Task to complete: Nothing but the lines from the one containing "nose: (167, 472)" through the one containing "right hip: (362, 647)", both included, should be given again, each exactly as written below.

Material shown:
----
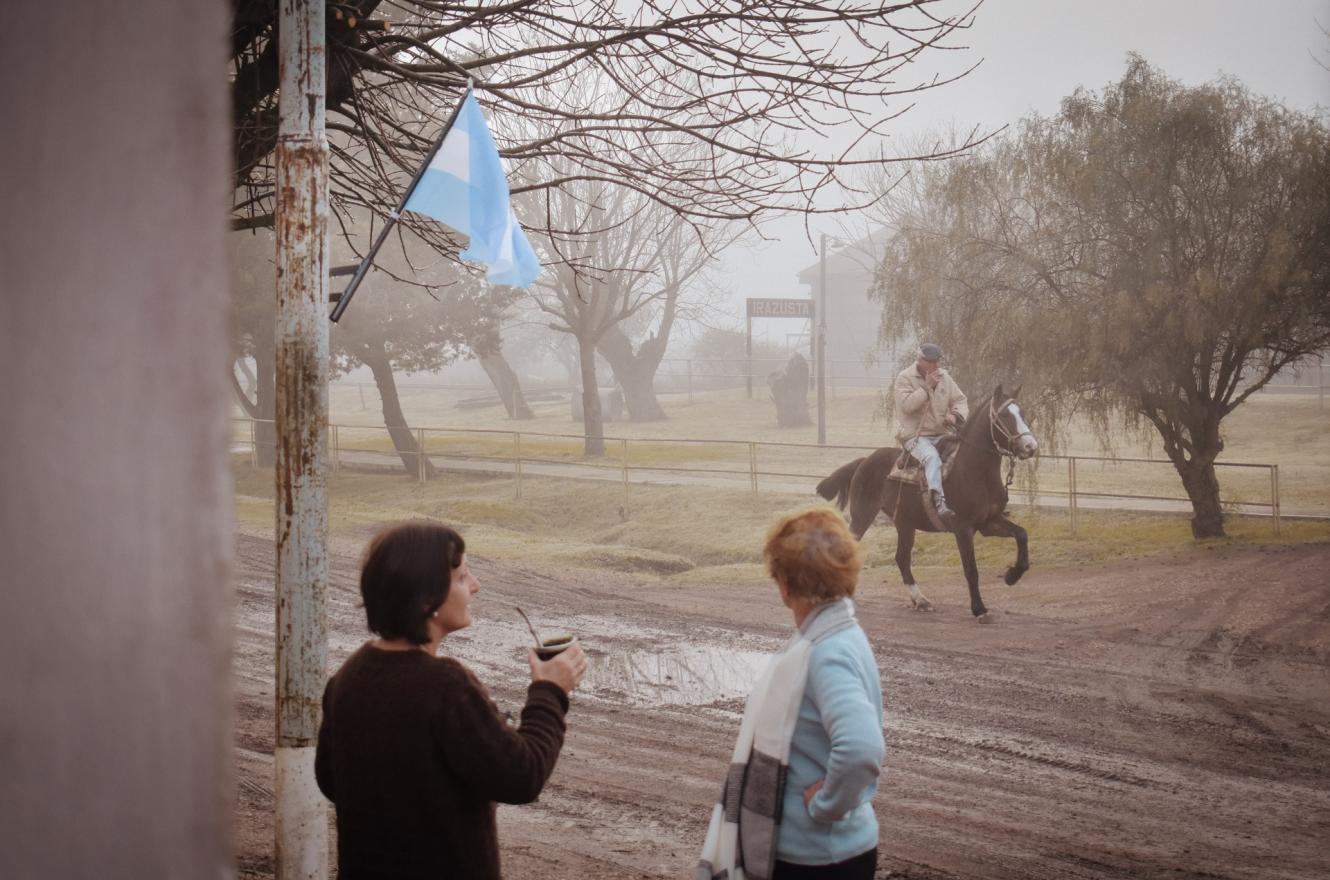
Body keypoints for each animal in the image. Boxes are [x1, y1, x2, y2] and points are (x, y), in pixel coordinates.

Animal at [819, 385, 1037, 619]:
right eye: (1005, 415)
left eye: (1022, 413)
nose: (1031, 446)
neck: (975, 471)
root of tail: (864, 461)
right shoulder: (963, 528)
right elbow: (971, 569)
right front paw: (979, 609)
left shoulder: (989, 523)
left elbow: (1022, 534)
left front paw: (1012, 576)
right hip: (863, 516)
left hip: (904, 524)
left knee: (902, 558)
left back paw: (921, 600)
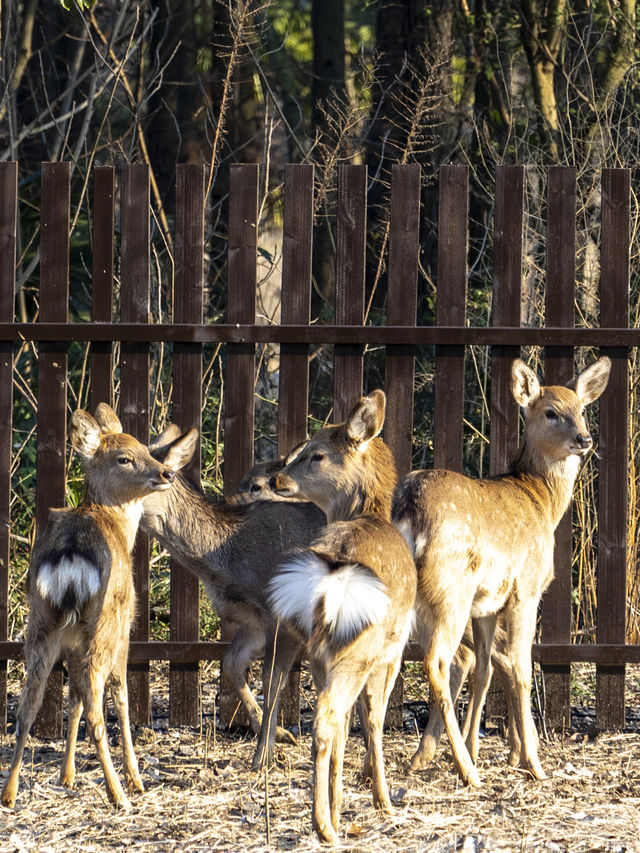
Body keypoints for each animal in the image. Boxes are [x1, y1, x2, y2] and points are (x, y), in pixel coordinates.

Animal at [1, 402, 181, 808]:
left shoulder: (72, 640)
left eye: (147, 447)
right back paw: (119, 793)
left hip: (41, 621)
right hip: (104, 622)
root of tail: (70, 554)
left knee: (28, 705)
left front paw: (66, 776)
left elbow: (73, 702)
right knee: (98, 705)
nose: (167, 472)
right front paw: (135, 777)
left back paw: (10, 793)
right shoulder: (126, 627)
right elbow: (121, 697)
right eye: (125, 457)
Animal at [268, 390, 418, 844]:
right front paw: (383, 800)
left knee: (329, 717)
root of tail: (330, 578)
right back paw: (323, 827)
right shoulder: (393, 651)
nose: (275, 479)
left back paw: (328, 818)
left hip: (319, 648)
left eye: (315, 454)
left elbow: (351, 725)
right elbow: (374, 719)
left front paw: (342, 804)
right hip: (362, 647)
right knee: (326, 719)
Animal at [396, 354, 608, 784]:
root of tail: (410, 509)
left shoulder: (487, 605)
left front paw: (487, 750)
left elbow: (486, 671)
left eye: (581, 409)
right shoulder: (526, 589)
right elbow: (521, 668)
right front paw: (533, 762)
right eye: (550, 412)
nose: (584, 439)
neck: (540, 499)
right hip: (450, 589)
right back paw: (466, 772)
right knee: (437, 662)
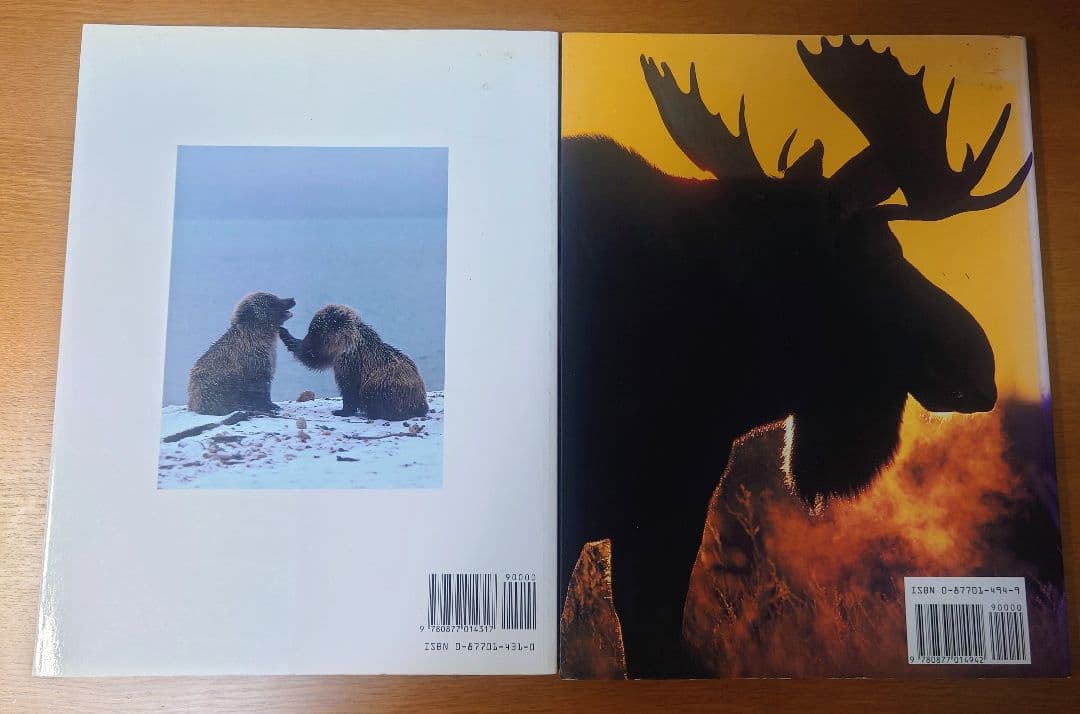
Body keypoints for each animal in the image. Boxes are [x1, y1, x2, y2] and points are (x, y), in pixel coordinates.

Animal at [278, 304, 429, 420]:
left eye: (314, 330)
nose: (307, 343)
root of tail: (421, 403)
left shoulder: (348, 363)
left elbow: (348, 389)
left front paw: (342, 411)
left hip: (387, 385)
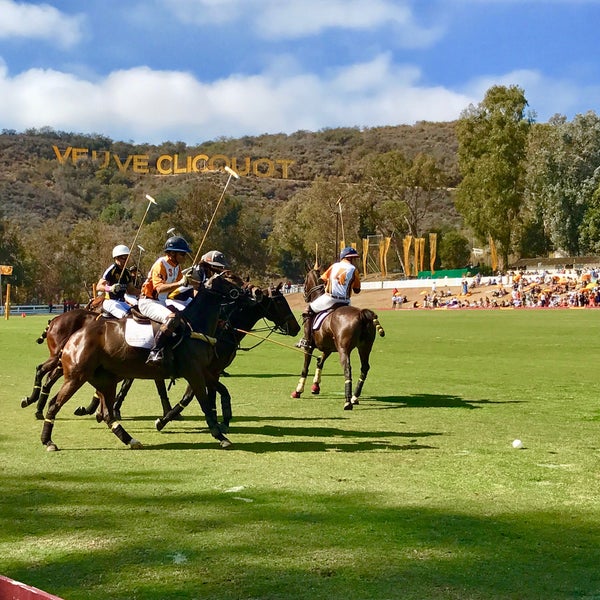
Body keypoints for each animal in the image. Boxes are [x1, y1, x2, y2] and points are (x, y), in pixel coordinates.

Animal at [39, 272, 244, 450]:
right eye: (231, 279)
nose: (247, 292)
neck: (196, 326)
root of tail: (74, 337)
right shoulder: (193, 372)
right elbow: (205, 404)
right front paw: (220, 436)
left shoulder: (205, 371)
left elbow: (222, 391)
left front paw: (224, 421)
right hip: (76, 376)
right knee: (55, 403)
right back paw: (48, 440)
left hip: (105, 379)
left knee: (107, 414)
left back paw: (130, 440)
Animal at [290, 270, 384, 410]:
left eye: (305, 280)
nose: (304, 296)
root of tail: (362, 314)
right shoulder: (328, 348)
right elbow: (320, 362)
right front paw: (315, 386)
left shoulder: (310, 347)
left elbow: (305, 368)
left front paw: (298, 391)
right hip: (365, 347)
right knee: (365, 367)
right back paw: (354, 397)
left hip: (343, 348)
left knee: (347, 368)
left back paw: (348, 401)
----
Answer for this exercise:
nose: (167, 472)
right front paw: (135, 777)
left back paw: (10, 793)
right shoulder: (126, 627)
right elbow: (121, 697)
right eye: (125, 457)
Animal at [268, 390, 418, 844]:
right front paw: (383, 800)
left knee: (329, 717)
root of tail: (330, 578)
right back paw: (323, 827)
right shoulder: (393, 651)
nose: (275, 479)
left back paw: (328, 818)
left hip: (319, 648)
left eye: (315, 454)
left elbow: (351, 725)
right elbow: (374, 719)
left front paw: (342, 804)
right hip: (362, 647)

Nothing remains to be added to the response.